The Ninth Circuit's ruling in Cashman threw into doubt most mobile home rent control laws in California. However, less than a year later, the U.S. Supreme Court ruled in Lingle v. Chevron U.S.A., Inc., (2005) 544 U.S. 528, that the "substantially advances" test does not apply when a court is determining whether a regulation effects a taking (see CP&DR, July 2005). The Lingle decision appeared to close the legal door that the property owners had kicked open; Judge Walsh cited Lingle in ruling against Stardust Mobile Estates.
On appeal, Stardust argued that Lingle did not affect its taking claim, which it said was based on Penn Central Transp. Co. v. New York City, (1978) 438, U.S. 104. A Penn Central claim requires a court to consider the economic impact of a regulation on the property owner, the regulation's impact on "distinct, investment-backed expectations," and the character of the government action. Stardust argued that it was entitled to a trial on the Penn Central claim, which Judge Walsh had dismissed.
The Second District found that Stardust's claim was based in part on the substantially advances test, and that the lower court handled things correctly.
"[T]he trial court concluded that substantial evidence supported the rent board's decision except for its ruling on driveway expenses, and the court remanded the case to the rent board which granted Stardust compensation — a rent increase that included the driveway expense, plus interest on those expenses," Justice Paul Coffee wrote for the court. "[T]he court necessarily considered the factors that our state Supreme Court indicates must be considered in evaluating Penn Central taking claims. The court concluded that Stardust had no taking claim and correctly decided that the rent increase granted to Stardust provided it with a return that fell within the requisite ‘broad zone of reasonableness.' Having done so, the court properly dismissed the taking claim."
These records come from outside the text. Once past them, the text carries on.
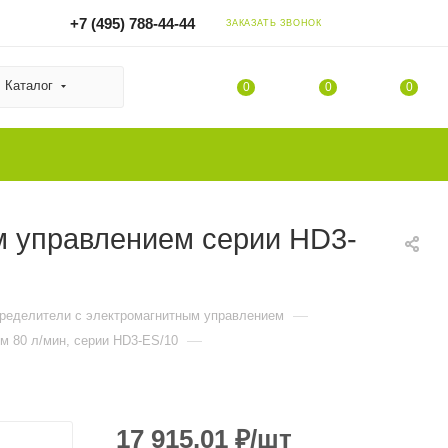
+7 (495) 788-44-44
ЗАКАЗАТЬ ЗВОНОК
Каталог
0
0
0
м управлением серии HD3-
—
пределители с электромагнитным управлением
—
м 80 л/мин, серии HD3-ES/10
17 915.01
₽
/шт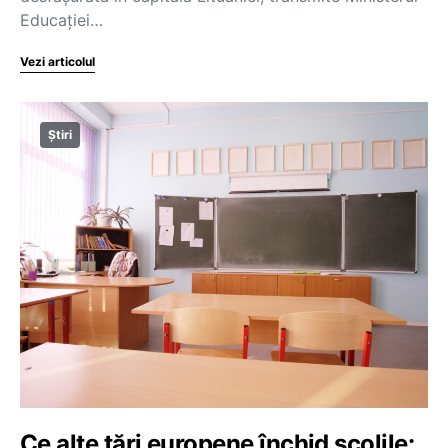
Educației…
Vezi articolul
Știri
Ce alte țări europene închid școlile: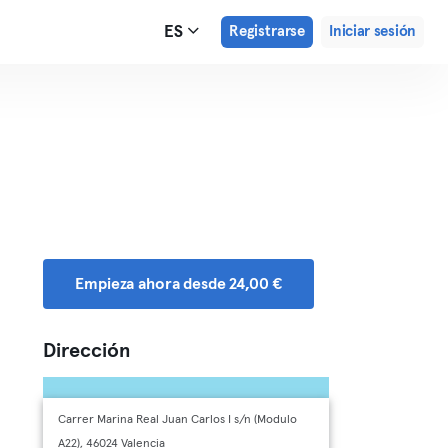
ES
Registrarse
Iniciar sesión
Empieza ahora desde 24,00 €
Dirección
Carrer Marina Real Juan Carlos I s/n (Modulo
A22), 46024 Valencia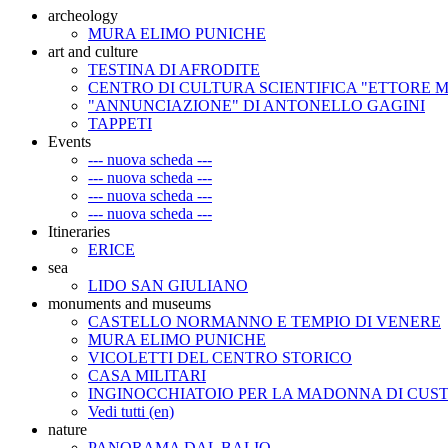
archeology
MURA ELIMO PUNICHE
art and culture
TESTINA DI AFRODITE
CENTRO DI CULTURA SCIENTIFICA "ETTORE 
"ANNUNCIAZIONE" DI ANTONELLO GAGINI
TAPPETI
Events
--- nuova scheda ---
--- nuova scheda ---
--- nuova scheda ---
--- nuova scheda ---
Itineraries
ERICE
sea
LIDO SAN GIULIANO
monuments and museums
CASTELLO NORMANNO E TEMPIO DI VENERE
MURA ELIMO PUNICHE
VICOLETTI DEL CENTRO STORICO
CASA MILITARI
INGINOCCHIATOIO PER LA MADONNA DI CUS
Vedi tutti (en)
nature
PANORAMA DAL BALIO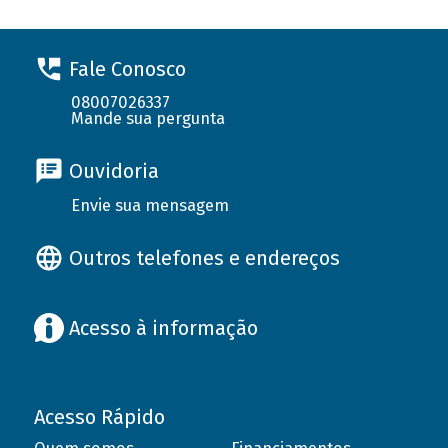
Fale Conosco
08007026337
Mande sua pergunta
Ouvidoria
Envie sua mensagem
Outros telefones e endereços
Acesso à informação
Acesso Rápido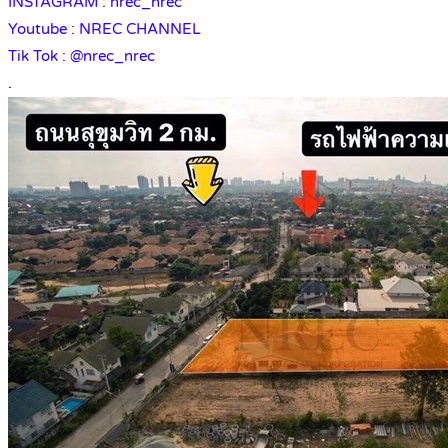
INSTAGRAM : nrec_nrec
Youtube : NREC CHANNEL
Tik Tok : @nrec_nrec
.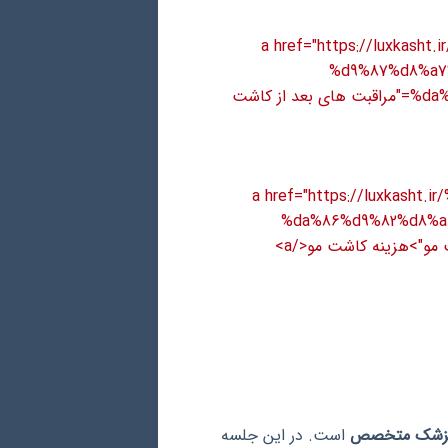
<a href="https://luxka
%d9%87%d8%a7
%da%a9%d8%a7%d8%b4%d8%aa-%d9%85%d9%88/" title="مراقبت های بعد از کاشت
<a href="https://luxkas
%da%86%d9%82%d8%a
 پزشک متخصص
است. در این جلسه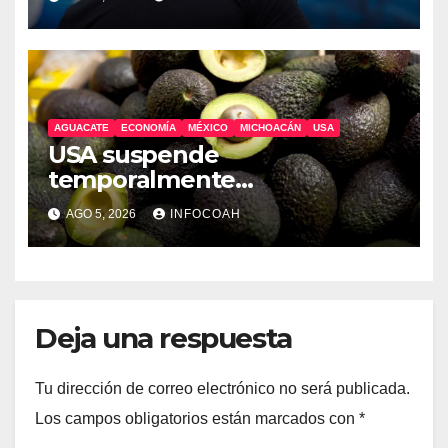
AGUACATE
ECONOMÍA
MÉXICO
MICHOACÁN
USA
USA suspende
temporalmente
exportaciones de aguacate
AGO 5, 2026
INFOCOAH
michoacano
Deja una respuesta
Tu dirección de correo electrónico no será publicada.
Los campos obligatorios están marcados con
*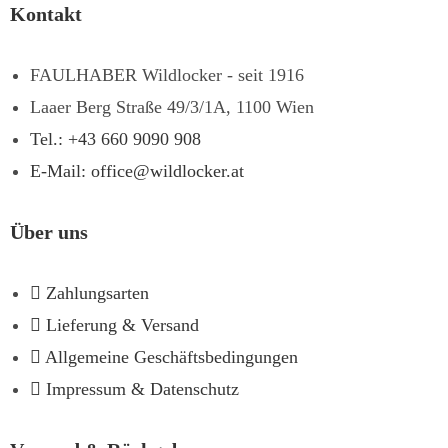
Kontakt
FAULHABER Wildlocker - seit 1916
Laaer Berg Straße 49/3/1A, 1100 Wien
Tel.: +43 660 9090 908
E-Mail: office@wildlocker.at
Über uns
Zahlungsarten
Lieferung & Versand
Allgemeine Geschäftsbedingungen
Impressum & Datenschutz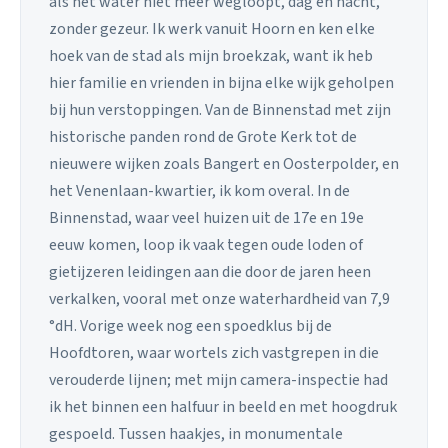
als het water niet meer wegloopt, dag en nacht,
zonder gezeur. Ik werk vanuit Hoorn en ken elke
hoek van de stad als mijn broekzak, want ik heb
hier familie en vrienden in bijna elke wijk geholpen
bij hun verstoppingen. Van de Binnenstad met zijn
historische panden rond de Grote Kerk tot de
nieuwere wijken zoals Bangert en Oosterpolder, en
het Venenlaan-kwartier, ik kom overal. In de
Binnenstad, waar veel huizen uit de 17e en 19e
eeuw komen, loop ik vaak tegen oude loden of
gietijzeren leidingen aan die door de jaren heen
verkalken, vooral met onze waterhardheid van 7,9
°dH. Vorige week nog een spoedklus bij de
Hoofdtoren, waar wortels zich vastgrepen in die
verouderde lijnen; met mijn camera-inspectie had
ik het binnen een halfuur in beeld en met hoogdruk
gespoeld. Tussen haakjes, in monumentale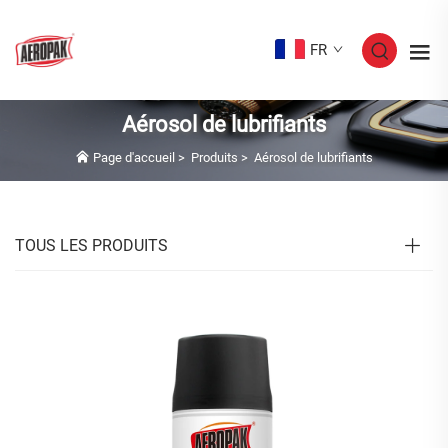
FR
Aérosol de lubrifiants
Page d'accueil
>
Produits
>
Aérosol de lubrifiants
TOUS LES PRODUITS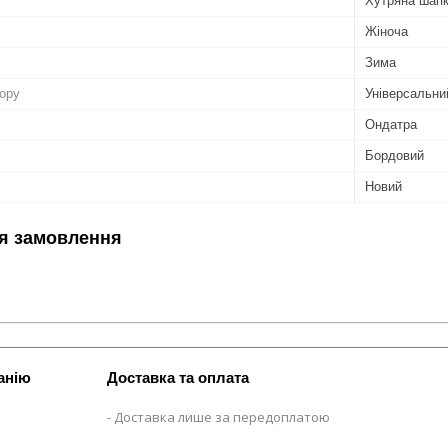
Хутряна шап
Жіноча
Зима
бору
Універсальни
Ондатра
Бордовий
Новий
я замовлення
анію
Доставка та оплата
Доставка лише за передоплатою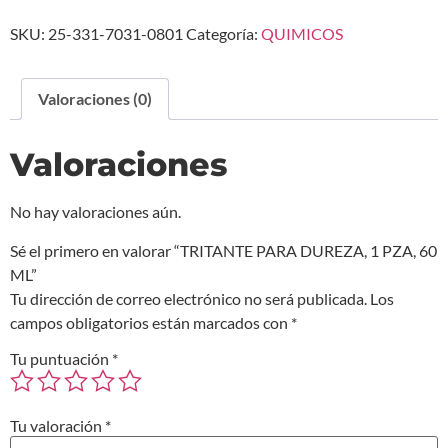
SKU:
25-331-7031-0801
Categoría:
QUIMICOS
Valoraciones (0)
Valoraciones
No hay valoraciones aún.
Sé el primero en valorar “TRITANTE PARA DUREZA, 1 PZA, 60
ML”
Tu dirección de correo electrónico no será publicada.
Los
campos obligatorios están marcados con
*
Tu puntuación
*
Tu valoración
*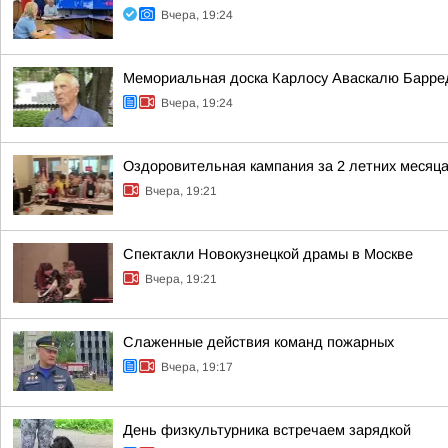
Вчера, 19:24
Мемориальная доска Карлосу Аваскалю Барре
Вчера, 19:24
Оздоровительная кампания за 2 летних месяц
Вчера, 19:21
Спектакли Новокузнецкой драмы в Москве
Вчера, 19:21
Слаженные действия команд пожарных
Вчера, 19:17
День физкультурника встречаем зарядкой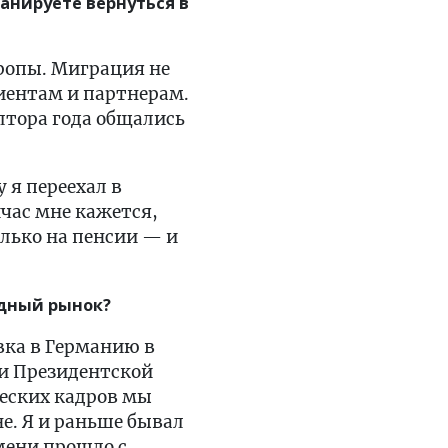
анируете вернуться в
ропы. Миграция не
иентам и партнерам.
олтора года общались
 я переехал в
час мне кажется,
олько на пенсии — и
одный рынок?
ка в Германию в
ми Президентской
еских кадров мы
е. Я и раньше бывал
емени прошло с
The appellate court also rejected Stardust's contention that it was denied due process because it could not cross-examine witnesses during a Rent Review Board hearing or discover additional evidence at the trial court level.
The court did rule for the property owner in one key area, though. Stardust sought a "Vega" adjustment to its base year rent because, when the ordinance took effect in 1981, rents were below market rate. Under Vega v. City of West Hollywood, (1990) 223 Cal.App.3d 1342, a property owner may seek a base year rent adjustment if the rent at the time was not reflective of general market conditions. Stardust contended that rents were artificially low in 1981 because the then-park owner was trying to assist elderly tenants. The rent board ruled that it could grant a Vega adjustment only if there were unique circumstances, and that none existed here. But the court said that the "peculiar circumstances" in the Vega decision referred to West Hollywood's ordinance. Ventura's ordinance "contains no ‘unique' or ‘peculiar' circumstances requirement," the court found.
Thus, the court found the rent board's decision "arbitrary and unreasonable." Even the city's consultant had found that a Vega adjustment was warranted, only not as much as the property owner requested, the court noted. The court returned the issue of a base year adjustment to the city.
Stardust Mobile Estates v. City of San Buenaventura, No. B186454, 07 C.D.O.S. 1955, 2007 DJDAR 2447. Filed February 22, 2007.
For Stardust: Robert Coldren, Hart, King & Coldren, (714) 432-8700.
For the city: Donald Lincoln, Endeman, Lincoln, Turek & Heater, (619) 544- 0123.